Tuesday, November 13, 2007

The Ghost of National Security


The news that Imran Khan’s cancer hospital has been sealed in Pakistan is unfortunate. It seems from the newspaper reports that after Imran Khan decided to go into hiding expecting to be arrested, the Shaukat Khanum Memorial Hospital was cordoned off and effectively shut. The hospital is perhaps one of Pakistan’s best cancer hospitals and provides free treatment to 75 per cent of patients with the remaining 25 per cent paying fees. All funding is raised through donations, zakat (Islamic tax) and selling of hospital services. The hospital is a registered charity in Pakistan, UK, USA and UAE, and is connected to specialist cancer hospitals in the UK and USA.
The fact that the government put power politics before the welfare of the people is a sad thing. I am not going into the merits of arresting Imran Khan or even any of the other politicians but the thought that Imran Khan, in the eyes of the authorities, posed such a grave danger that they thought nothing of closing down a hospital doing yeoman service in a country that surely needs more and not less of these charitable initiatives. This brings me to the question of what is the responsibility of a state and its government. Is it simply to perpetuate itself and hold on to power or is it to look after the welfare of its people and if so, what can be the justification of shutting down a hospital just because its promoter or patron has run foul of the law and that too not on any criminal grounds but rather on political considerations?
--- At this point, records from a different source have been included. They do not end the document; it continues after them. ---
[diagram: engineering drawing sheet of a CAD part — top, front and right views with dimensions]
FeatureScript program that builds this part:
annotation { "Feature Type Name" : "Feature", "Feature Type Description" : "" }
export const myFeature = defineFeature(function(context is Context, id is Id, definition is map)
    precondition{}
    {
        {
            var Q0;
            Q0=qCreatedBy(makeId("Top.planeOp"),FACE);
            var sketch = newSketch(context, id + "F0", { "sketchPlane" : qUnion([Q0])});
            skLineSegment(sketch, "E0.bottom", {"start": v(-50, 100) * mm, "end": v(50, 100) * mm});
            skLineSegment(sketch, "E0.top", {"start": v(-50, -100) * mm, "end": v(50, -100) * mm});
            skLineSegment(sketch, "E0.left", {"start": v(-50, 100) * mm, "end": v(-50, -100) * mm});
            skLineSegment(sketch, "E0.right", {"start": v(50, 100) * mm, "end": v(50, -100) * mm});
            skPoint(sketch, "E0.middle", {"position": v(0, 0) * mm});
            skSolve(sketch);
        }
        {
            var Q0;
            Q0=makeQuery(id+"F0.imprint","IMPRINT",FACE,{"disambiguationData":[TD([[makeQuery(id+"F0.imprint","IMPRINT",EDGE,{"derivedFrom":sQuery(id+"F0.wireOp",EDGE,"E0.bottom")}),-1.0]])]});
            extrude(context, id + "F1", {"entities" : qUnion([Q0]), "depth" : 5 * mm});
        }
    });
I would have thought that in a situation where the government is by itself not able to provide for the welfare of its people, the last it can do is to provide a conducive environment for charity to flourish and philanthropists to do their bit, as Imran is trying to do. I guess the same thing is applicable in a business context. Would the Pakistan government also be shutting down businesses if they happen to be owned by folks on the wrong side of the political divide? Who then will invest there then?
But let me not talk of Pakistan alone. We can talk reams about India too. For years, the army was occupying school and hospital buildings and other civilian structures in Kashmir. After occupying them for close to two decades to fight militancy, the army has only recently vacated them and even this happened after a lot of reluctance and after the personal intervention of the defence minister, AK Antony.
I wonder if any one has done any research as to the damage to the educational opportunities of Kashmiri children because some soldiers with guns were using their school building as a hold out to safeguard national security and how many people, whose lives could have been prolonged had they been given access to timely healthcare, died because the army was occupying hospitals as free housing. And it is possible that many of the same things are happening in other disturbed areas of India like Chattisgarh and parts of the North East. Information of this nature will never be readily available for we have two, no three phrases under which the state can always find shelter: ‘National Security’, ‘Public Interest’ and ‘Official Secret’. Under these three phrases, one can hide anything and typically forever.
Well if some security analysts read this, perhaps they might have a different opinion, whether here in India or in Pakistan, but the way I see it as a common man is that national security and holding on to power or territory for its own sake is making a mockery of nationhood and sovereignty, if governance, the raison d’etreof a government to be established isn’t happening in small or large measure.